Wearing pajamas, bewildered Laguna Beach residents tried to decipher the popping and cracking noises that broke their morning routines Wednesday.
As the ground began to slump beneath them, they clutched children and pets. Small, odd noises became a roar. Confusion gave way to panic.
Another slice of coastal California paradise was slouching seaward.
"The land was moving into the house," said John Gustafson, 54, whose house was near the foot of the massive slide. "It looked like an ocean wave of trees and dirt. I saw the trees coming. They were moving toward me."
For Gustafson and others, noise was the first clue of the landslide that destroyed 17 homes.
Gustafson, an elementary school teacher in Irvine, was getting ready for work at 7 a.m. when he heard wood splitting. He went to his deck to investigate and ran back inside, yelling to his roommate, "Get out of the house!"
For many Laguna Beach residents, in an unfathomable few minutes, the houses and neighborhood they knew as home were transformed into a menacing threat.
High above Gustafson, Jill Lockhart, 39, was getting out of bed when she heard popping noises. Her husband, Bobby, had already left for work. She grabbed their children, Tyson, 2, and Trey, 4, and ran out onto Flamingo Road. She wore socks, not stopping to put on shoes.
A neighbor, Steve Howard, 44, offered Lockhart and others a ride down the hill in his Ford F-350 truck. But after traveling about 50 yards, Howard said, the street buckled in front of him and rose 30 feet into the air. He backed up until a wall of dirt blocked them.
Then the telephone poles on the street started to fall, and wires from one landed across the truck, trapping the passengers inside.
"Everything was buckling, and poles were falling," Lockhart said. "There was water gushing, water gushing everywhere. We were trapped. I could hear houses breaking. My 2-year-old was crying hysterically. My 4-year-old was panicking."
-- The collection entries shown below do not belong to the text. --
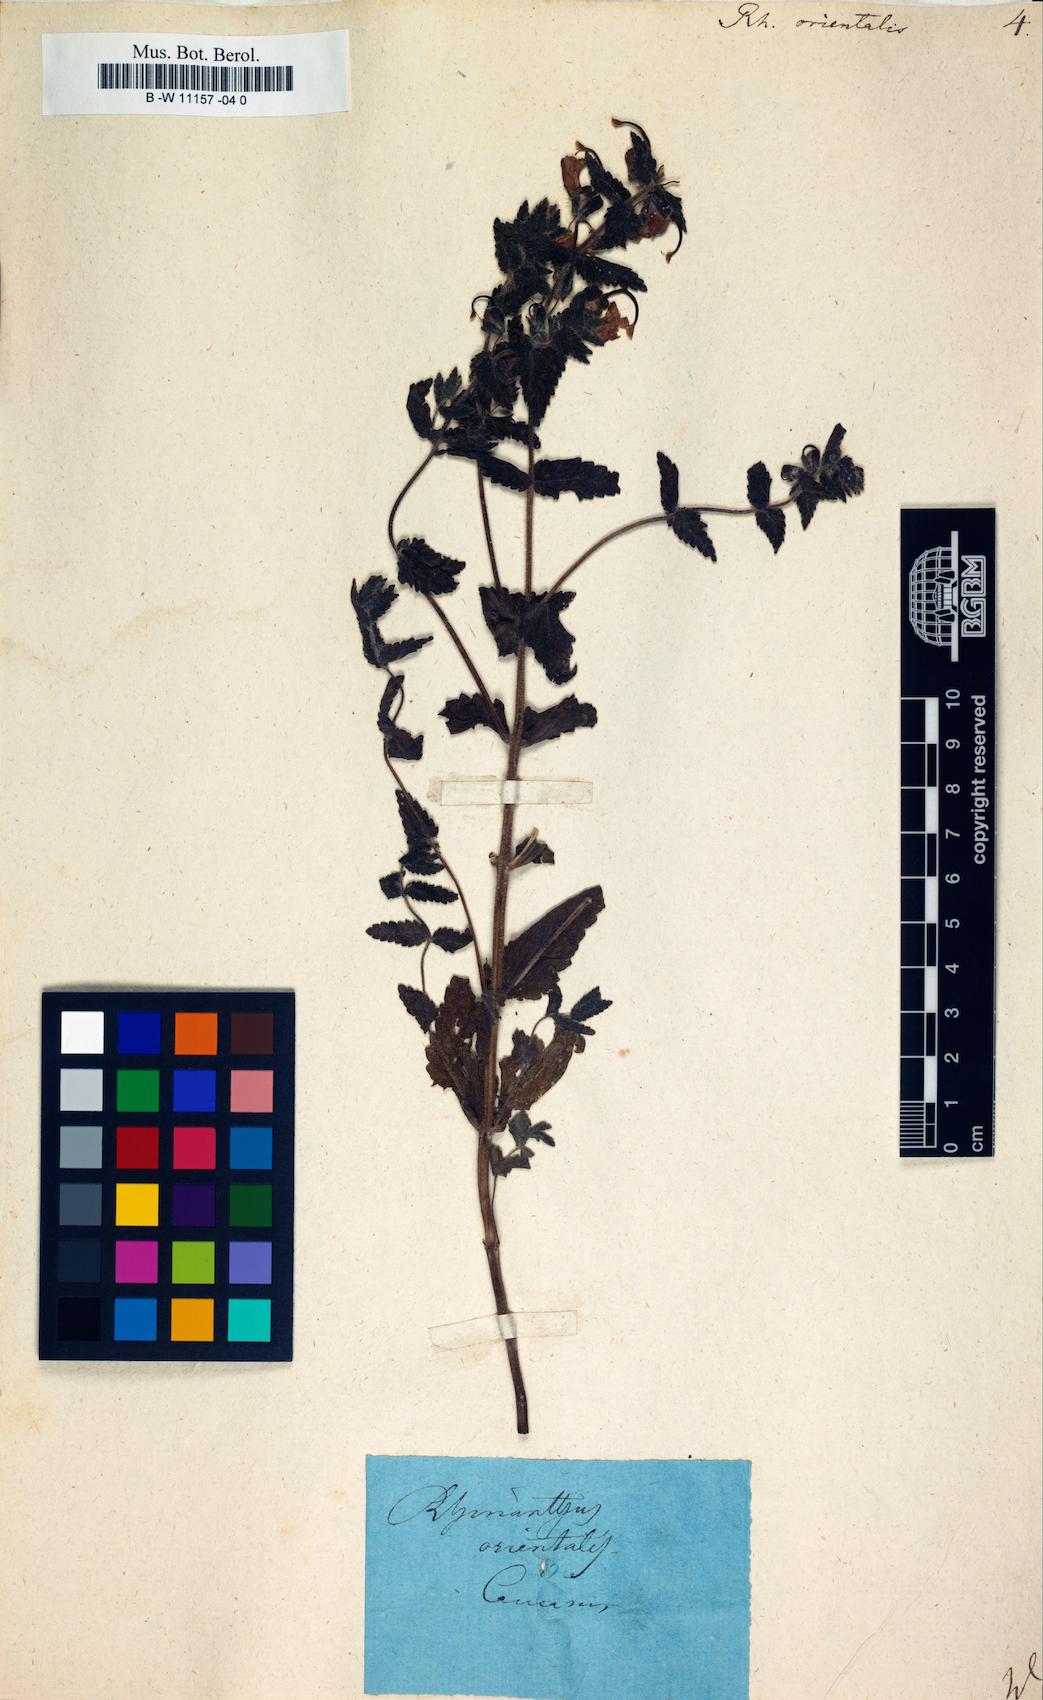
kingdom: Plantae
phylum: Tracheophyta
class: Magnoliopsida
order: Lamiales
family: Orobanchaceae
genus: Rhynchocorys
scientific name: Rhynchocorys
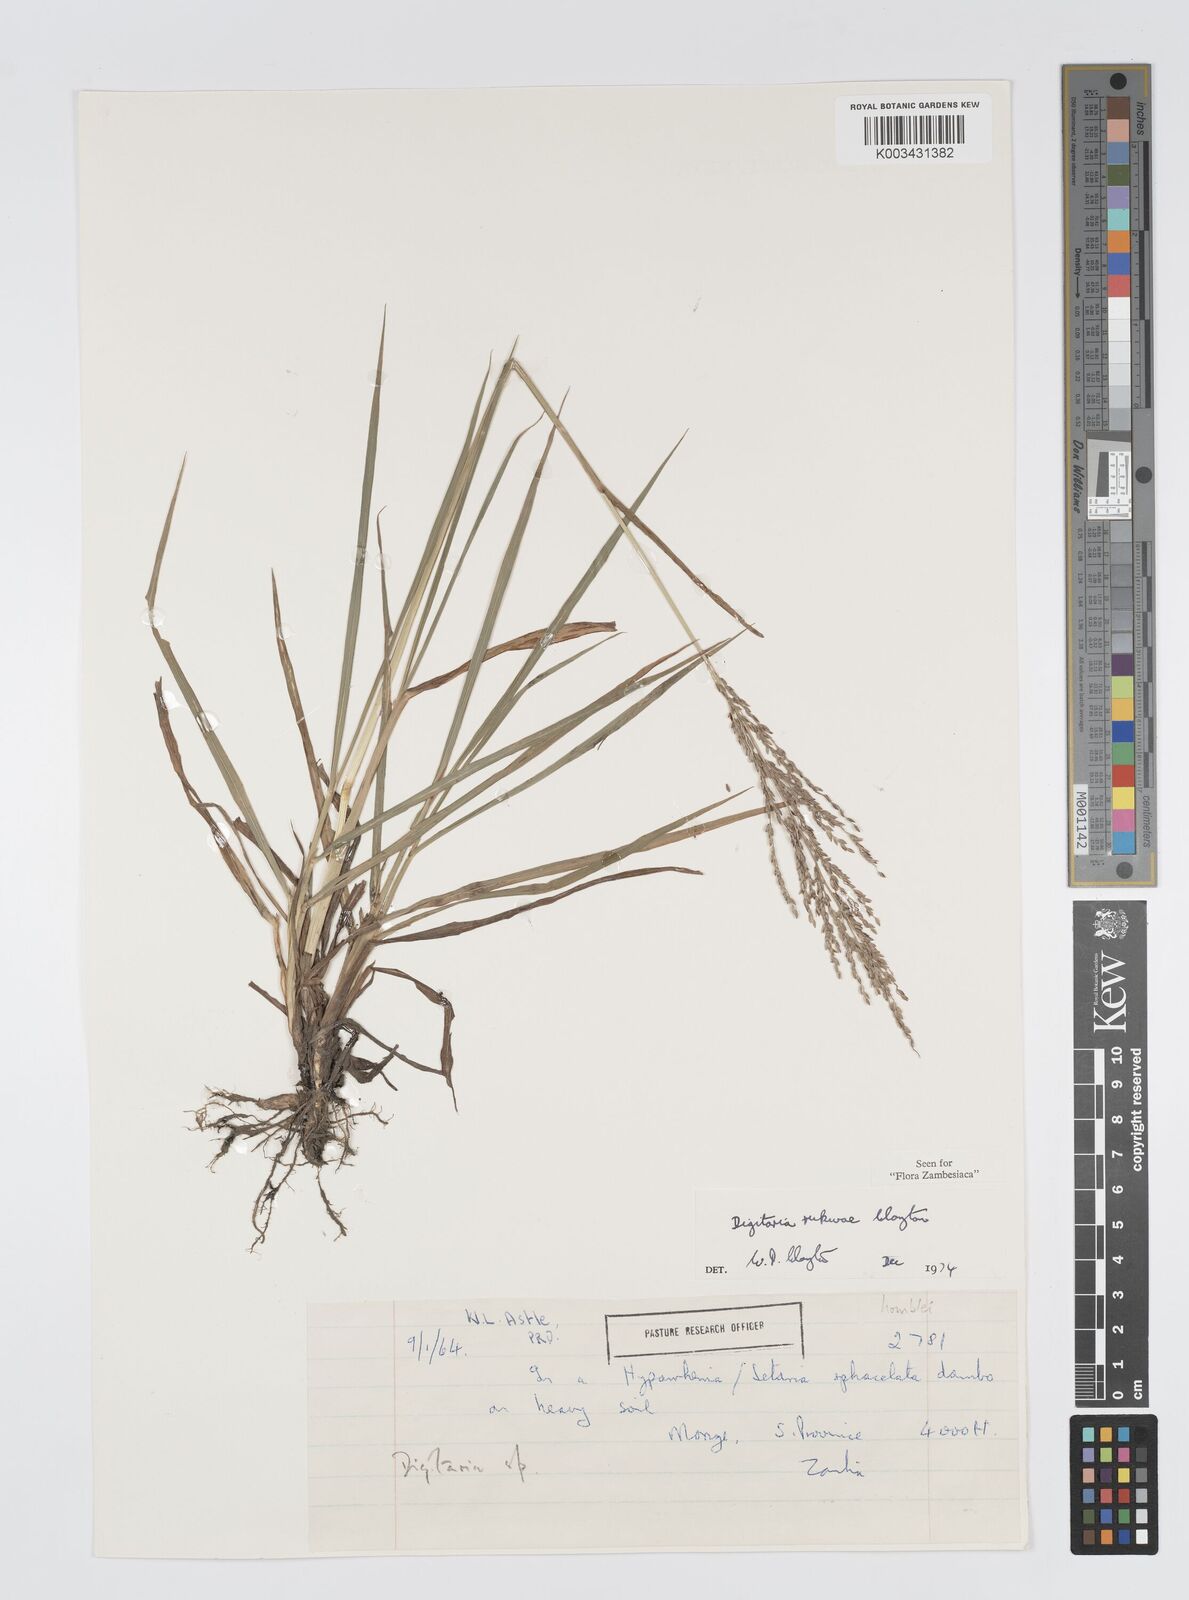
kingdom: Plantae
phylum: Tracheophyta
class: Liliopsida
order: Poales
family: Poaceae
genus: Digitaria
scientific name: Digitaria rukwae
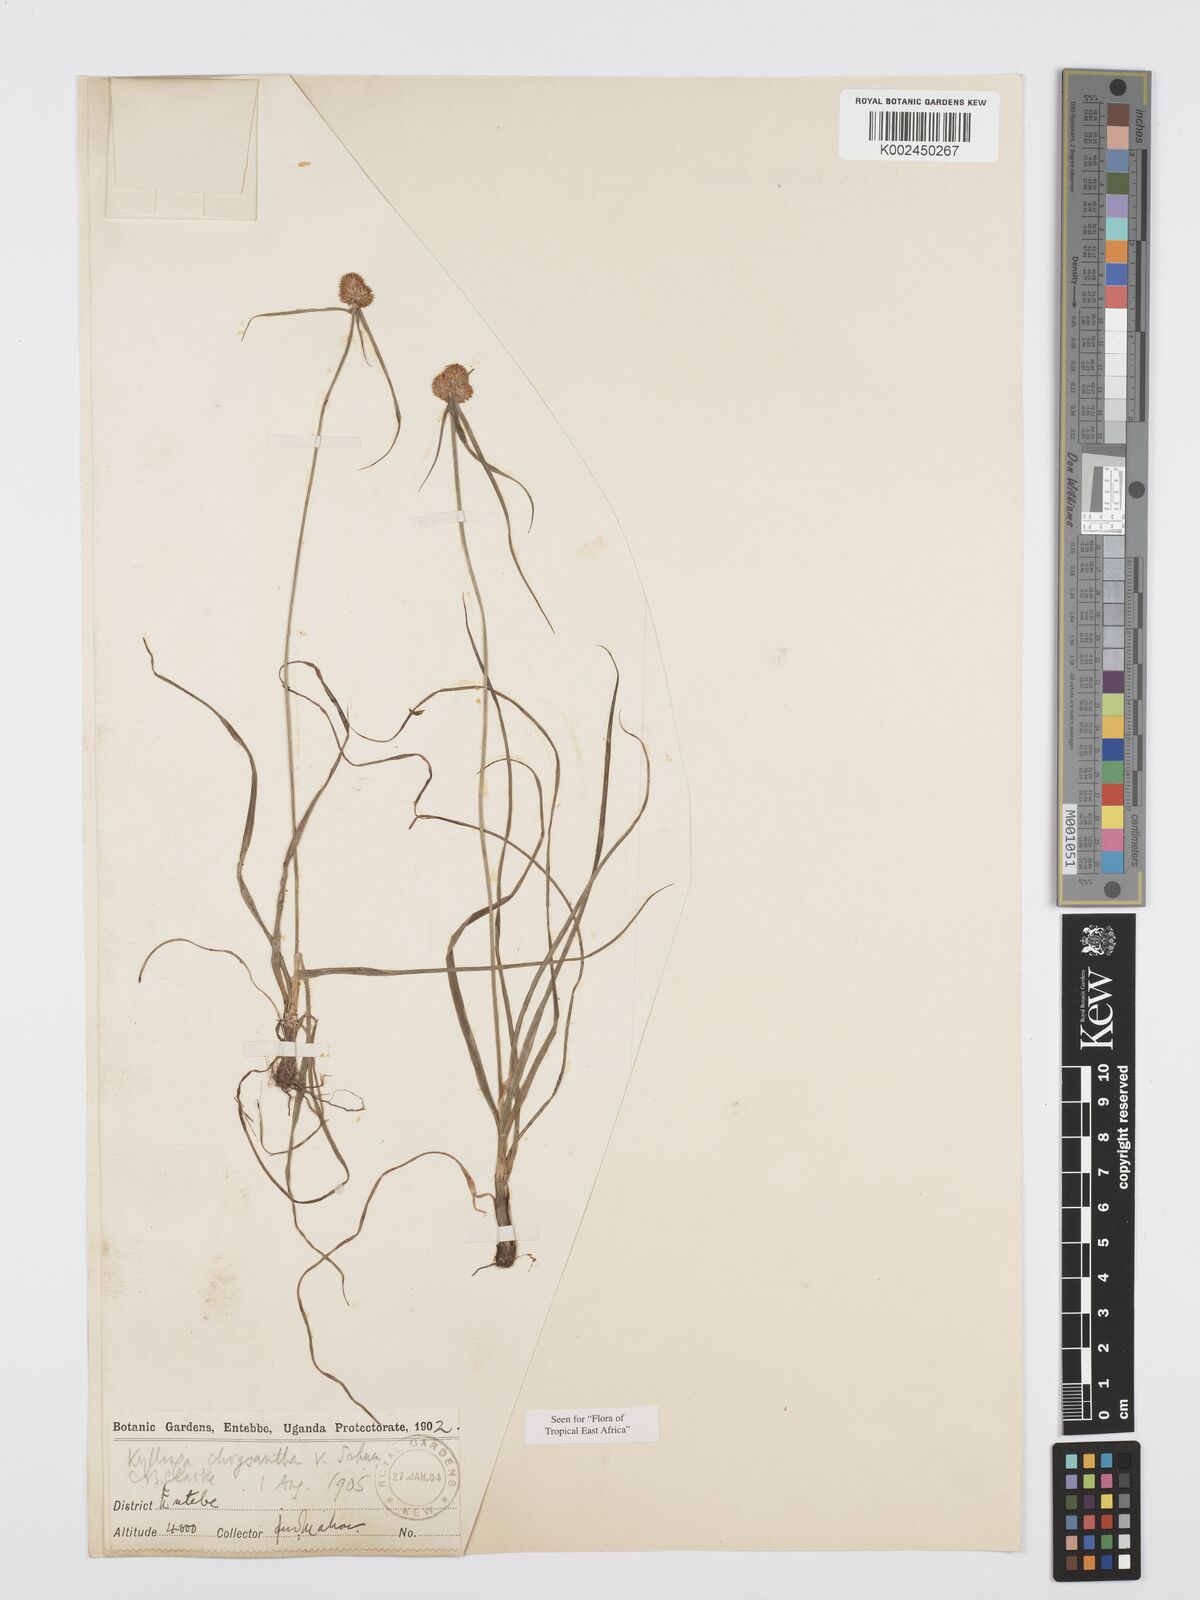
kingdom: Plantae
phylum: Tracheophyta
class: Liliopsida
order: Poales
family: Cyperaceae
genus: Cyperus
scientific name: Cyperus
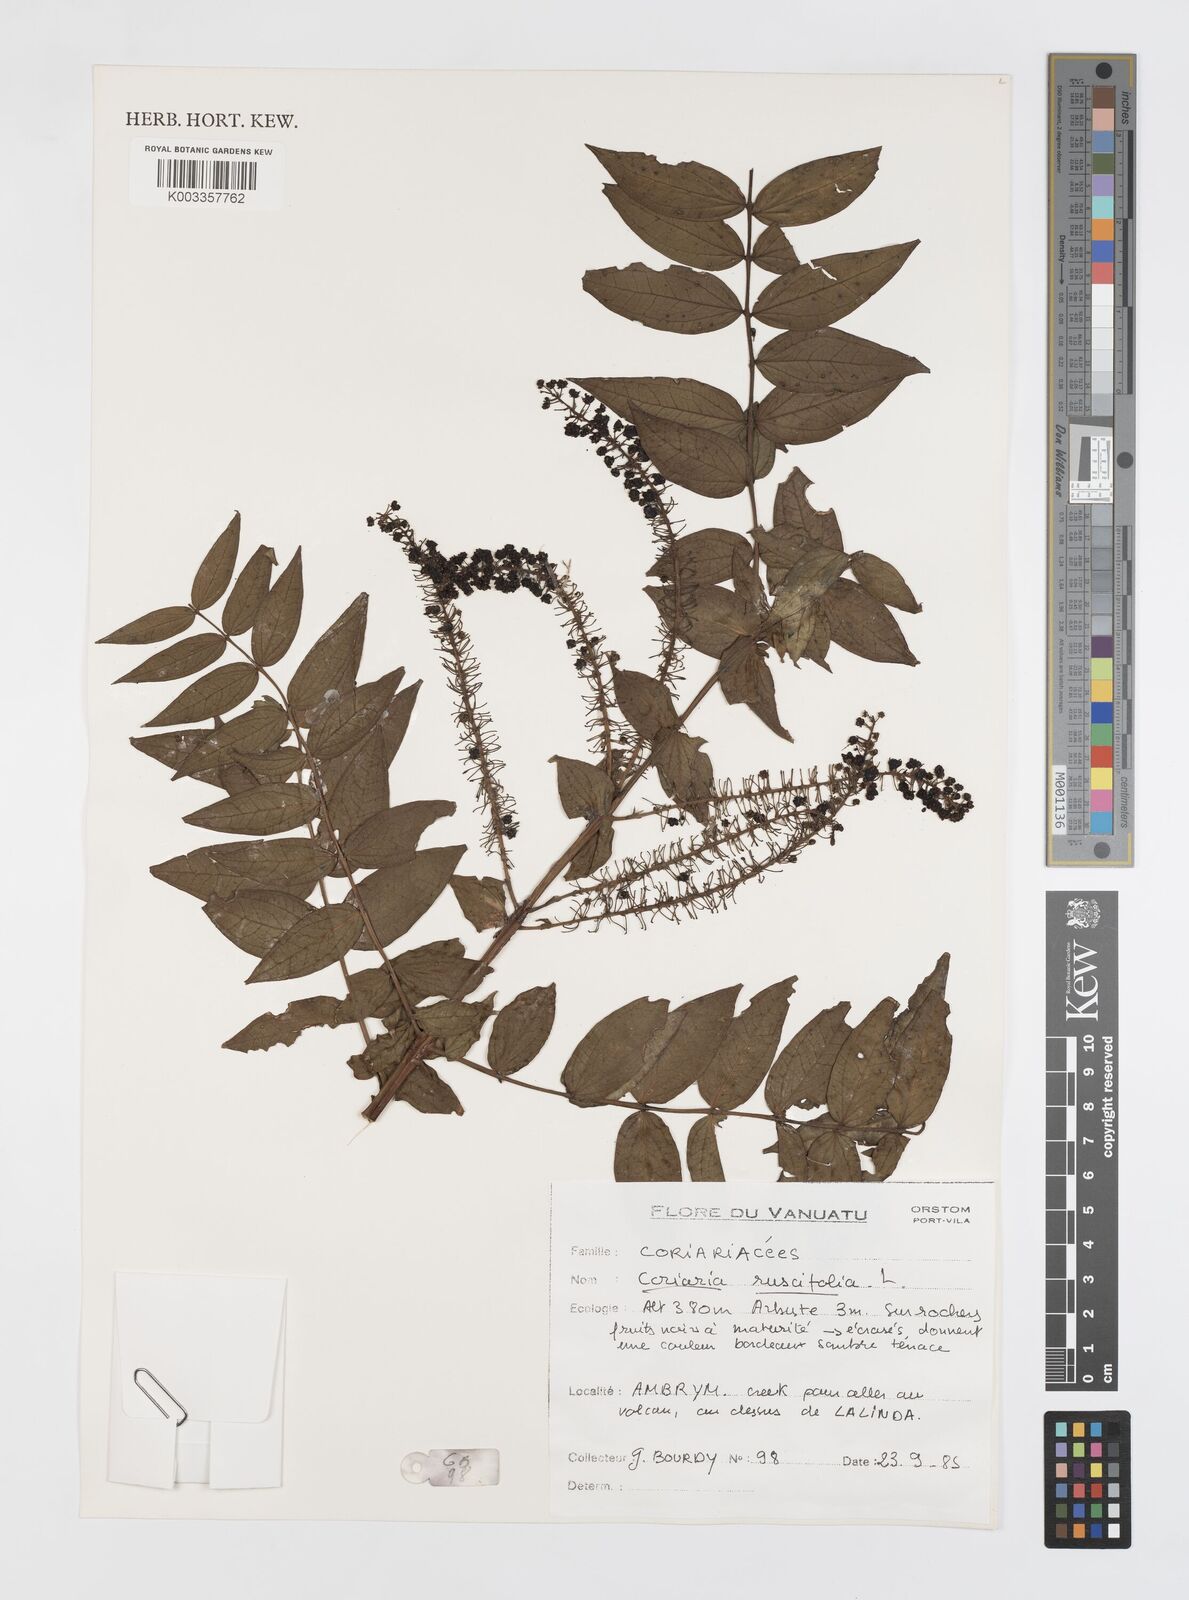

The street moved again, pushing the wires off the truck. Everyone bailed out and began making their way downhill on foot as homes creaked around them.
"We had to run for our lives," Lockhart said later in the morning, her legs caked with mud. "It was absolutely terrifying."
Down on Oriole Drive, Robert Pompeo, 56, thought he heard a gunshot. Pompeo, a retired Northrop engineer, was watching the History Channel when he heard cracking.
Pompeo's wife, Donna, who had been sleeping, rushed into the living room saying, "somebody's been shot."
The couple heard commotion. When they stepped outside, they saw a crowd running down Oriole Drive, some of them in pajamas, yelling, "Get out! Get out! The houses are falling."
Pompeo looked up and saw the gashed hillside and collapsing homes. The couple grabbed their two cats, hopped in their Saturn and sped off. They returned later to pick up Pompeo's prescription medicine. Their house had been spared, but it sat on the path of the sliding hillside.
"This hill could come down any second," Pompeo said. "When it does, you better be ready to run as fast as you can."
For Kitty Smith, the morning of chaos began with a loud crash and then, almost instantly, the power went out in her home on Van Dyke Drive, on the opposite side of the canyon from the slide.
Her daughter, Cassie, 14, stepped onto the rear balcony that overlooks Bluebird Canyon to take a look. A few seconds later, Cassie said, "Mom, you better come here."
They watched as cracked homes slid down the hillside, creating large puffs of dust that they first thought were smoke.
As the morning wore on, Kitty Smith saw more homes tumble. Some homes looked like a "giant had grabbed them and, with both hands, split them in two," Smith said.
Tricia and Cameron Frasier, whose home is on Bluebird Canyon Drive, had no time to watch the unfolding disaster. They snatched their 3-year-old daughter, Kendall, their two dogs, Chili and Bo, and their python, Ruby. Then they hiked half a mile down the hill. Later, they learned their home had been spared.
"It's crazy, but it's not like Laguna hasn't been through this before," said Tricia Frasier, 39. "Unfortunately, everyone who lives up here knows there's a landslide threat."
Betty Luskin, 69, worried about that threat during a frustrating two hours after the evacuation order. She desperately wanted to take her three cats with her when she left, but they were too skittish to be herded into their carrier.
At 9:30 a.m. she gave up, leaving them behind with food and water.
With only her purse and the clothes on her back, she made her way by foot down Bluebird Canyon Drive.
At the bottom of the hill, on an unlucky day, she had a small piece of luck: Her regular Federal Express delivery man drove up and handed her a package. It was shirts she had purchased from a mail-order company, providing her with a change of clothes if she needed it.